> [Bloco de texto]
Caetano Veloso ao lado do curador da exposição Luís Pérez-Oramas

“Marielle, presente”. Foi assim que Caetano Veloso terminou na noite desta segunda-feira a conversa de uma hora e vinte minutos que teve no Museu de Arte Moderna de Nova York (MoMA) com um dos curadores da primeira exposição dedicada a Tarsila do Amaral (1886-1973) nos EUA, Luís Pérez-Oramas.

O cantor e compositor foi aplaudido ao invocar, pausadamente, o nome da vereadora Marielle Franco (1979-2018), assassinada no dia 14, quando respondeu a um questionamento da audiência sobre a identidade nacional e a situação cultural, social e política do Brasil neste momento.

O evento é um dos destaques da programação especial de “Tarsila do Amaral: inventando a arte moderna no Brasil”, que fica em cartaz no museu até a primeira semana de junho, e contou com a presença de pouco mais de uma centena de pessoas no segundo andar do museu, entre eles os artistas plásticos Vik Muniz e Regina Silveira, o músico Arto Lindsay (parceiro de Caetano), e o curador da próxima Bienal de São Paulo, Gabriel Pérez-Barreiro.

> [O que fazer]
[A] Retorne, sem nenhuma alteração, todo o trecho do texto sobre Caetano Veloso no MoMA que vai de "O cantor e compositor" até "Brasil neste momento.".
[B] Quais pessoas o texto sobre Caetano Veloso no MoMA nomeia como presentes entre o público do evento?

> [Dados armazenados]
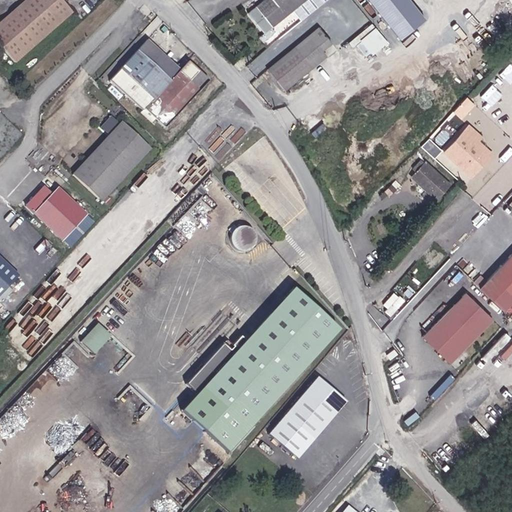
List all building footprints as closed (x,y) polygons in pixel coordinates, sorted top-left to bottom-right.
[(72,12),(61,0),(25,0),(0,22),(0,46),(14,62),(72,12)] [(260,0),(255,5),(262,13),(268,21),(272,25),(302,0),(260,0)] [(375,0),(404,39),(431,19),(416,0),(375,0)] [(268,21),(262,13),(256,19),(263,26),(268,21)] [(372,22),(358,36),(375,54),(389,40),(372,22)] [(331,41),(319,26),(266,68),(284,89),(326,55),(322,50),(331,41)] [(147,41),(137,51),(170,81),(179,71),(147,41)] [(170,81),(137,51),(110,80),(142,110),(144,108),(165,127),(200,90),(189,81),(199,71),(188,61),(179,71),(170,81)] [(189,81),(200,90),(209,81),(199,71),(189,81)] [(476,112),(470,107),(455,122),(469,135),(484,120),(476,112)] [(149,148),(121,122),(73,174),(102,200),(149,148)] [(422,145),(434,157),(442,150),(431,137),(422,145)] [(467,149),(457,140),(445,153),(462,168),(478,150),(471,143),(467,149)] [(435,158),(446,167),(452,160),(442,151),(435,158)] [(411,176),(435,197),(449,183),(425,161),(423,163),(419,159),(408,171),(412,175),(411,176)] [(91,213),(61,186),(55,193),(46,184),(26,205),(65,241),(91,213)] [(248,227),(245,227),(244,227),(240,228),(238,229),(236,231),(235,233),(234,235),(233,237),(233,240),(233,243),(235,247),(239,250),(242,251),(244,252),(246,252),(250,251),(252,250),(254,248),(257,244),(258,241),(258,239),(258,237),(256,233),(254,230),(252,229),(250,228),(248,227)] [(511,250),(479,286),(504,308),(511,299),(511,250)] [(0,298),(0,299),(24,276),(0,252),(0,298)] [(226,452),(339,331),(294,289),(246,341),(242,336),(233,346),(234,347),(231,350),(224,343),(203,366),(196,374),(186,384),(197,394),(181,411),(226,452)] [(449,361),(492,316),(466,291),(423,336),(449,361)] [(0,317),(4,321),(11,314),(3,305),(0,308),(0,317)] [(80,342),(92,353),(109,334),(98,323),(80,342)] [(227,340),(224,343),(231,350),(234,347),(233,346),(227,340)] [(196,374),(203,366),(200,364),(194,371),(196,374)] [(348,402),(320,377),(252,456),(280,480),(348,402)] [(0,438),(0,453),(9,445),(2,437),(0,438)] [(200,454),(216,468),(219,464),(204,450),(200,454)]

> [Respostas em ordem]
[A]
O cantor e compositor foi aplaudido ao invocar, pausadamente, o nome da vereadora Marielle Franco (1979-2018), assassinada no dia 14, quando respondeu a um questionamento da audiência sobre a identidade nacional e a situação cultural, social e política do Brasil neste momento.

[B] Vik Muniz, Regina Silveira, Arto Lindsay e Gabriel Pérez-Barreiro.